→ Description of the task:
Output the listing verbatim, leaving out every picture.

→ Input data:
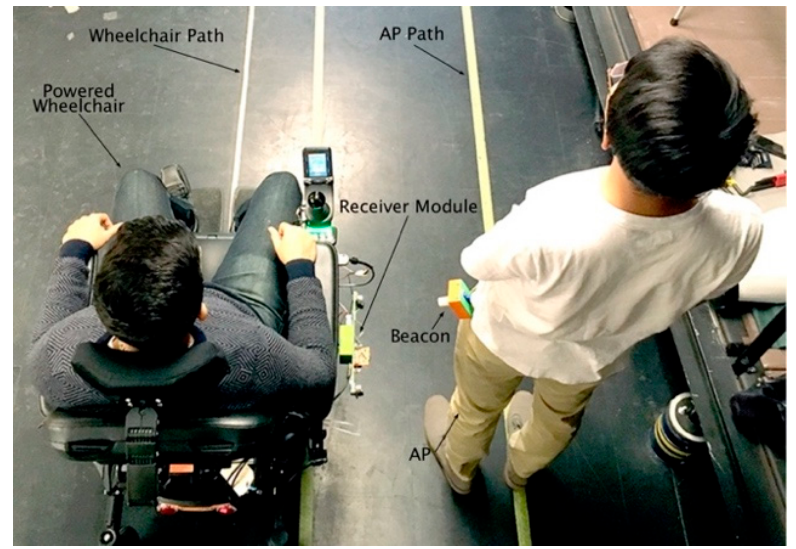
Figure 10. Ultrasonic tethering system performance test setup .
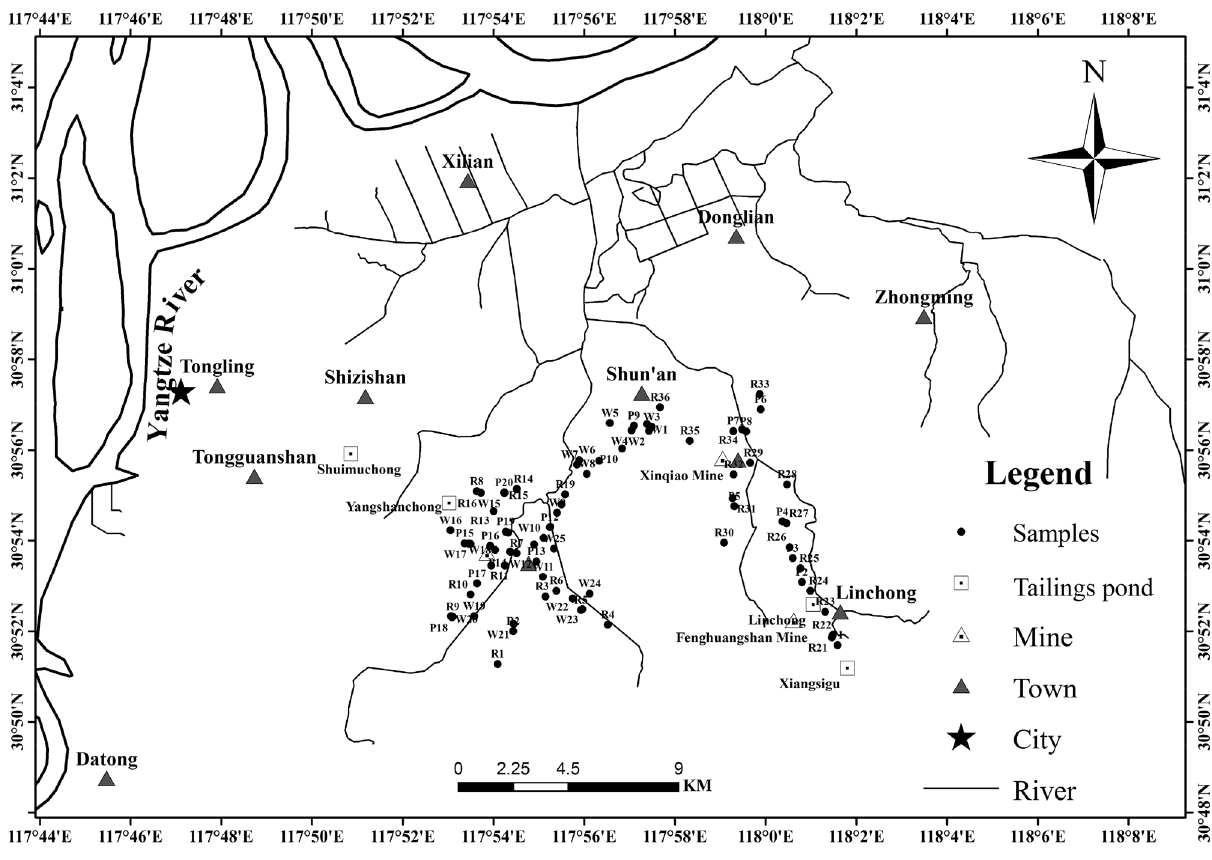
Figure 1. Location map of the study area and topsoil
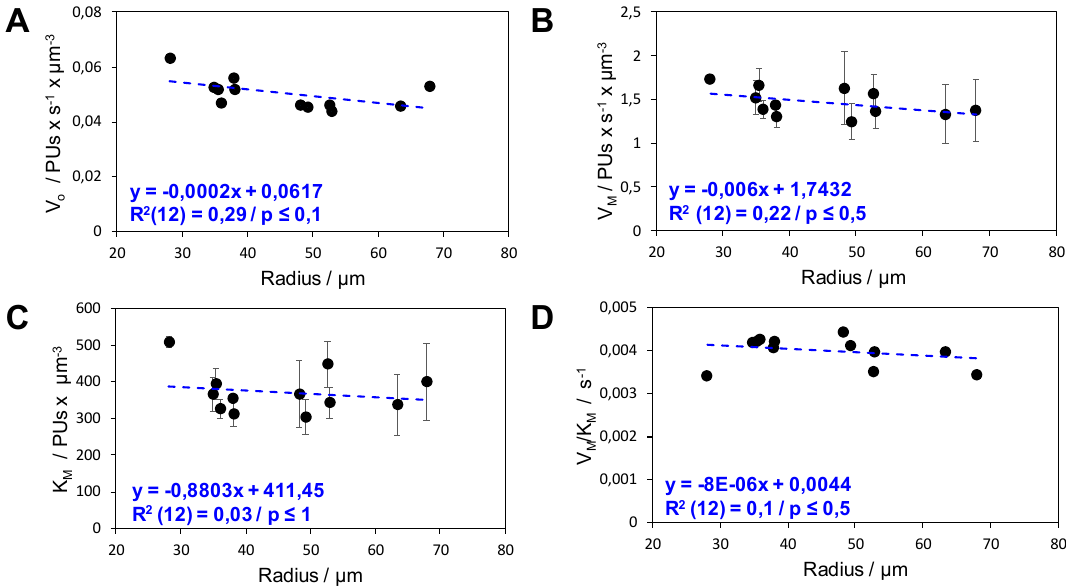
Figure 3. Effect of the particle radius on the kinetic parameters of the immobilized FDH and NAD + using formic acid as substrate. For single particle analysis, apparent V 0 ( A ), V M ( B ), K M ( C ), and V M /K M ( D ) were determined and plotted against the radius of each particle (circles). Errors for apparent V M and K M were calculated from three different iterations of PCAT using a different input data set. The dashed blue line represents the linear correlation between each kinetic parameter and the particle radius. Linear regression equations are shown within each graph. The multiple correlation coefficient R 2 and the p were calculated with an ANOVA statistical analysis. The number of samples is indicated in brackets beside the R 2 value.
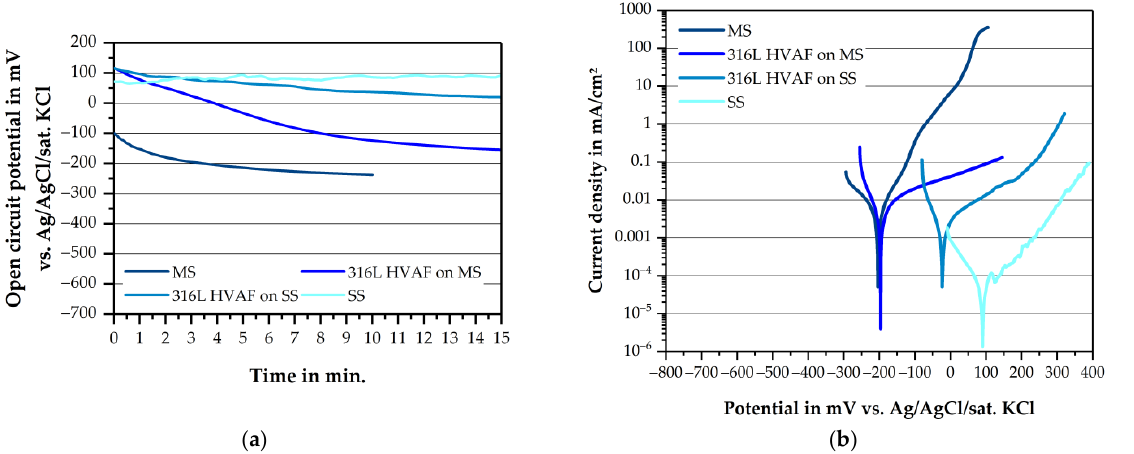
Figure 5. Representative curves of the electrochemical measurements in the 3.5% NaCl solution for the AISI 316L HVAF coatings on mild steel (MS) and stainless steel (SS) and reference bulk materials, mild steel (MS) and stainless steel (SS): ( a ) OCP and ( b ) polarization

→ Task answer:
Figure 10. Ultrasonic tethering system performance test setup .
Figure 1. Location map of the study area and topsoil
Figure 3. Effect of the particle radius on the kinetic parameters of the immobilized FDH and NAD + using formic acid as substrate. For single particle analysis, apparent V 0 ( A ), V M ( B ), K M ( C ), and V M /K M ( D ) were determined and plotted against the radius of each particle (circles). Errors for apparent V M and K M were calculated from three different iterations of PCAT using a different input data set. The dashed blue line represents the linear correlation between each kinetic parameter and the particle radius. Linear regression equations are shown within each graph. The multiple correlation coefficient R 2 and the p were calculated with an ANOVA statistical analysis. The number of samples is indicated in brackets beside the R 2 value.
Figure 5. Representative curves of the electrochemical measurements in the 3.5% NaCl solution for the AISI 316L HVAF coatings on mild steel (MS) and stainless steel (SS) and reference bulk materials, mild steel (MS) and stainless steel (SS): ( a ) OCP and ( b ) polarization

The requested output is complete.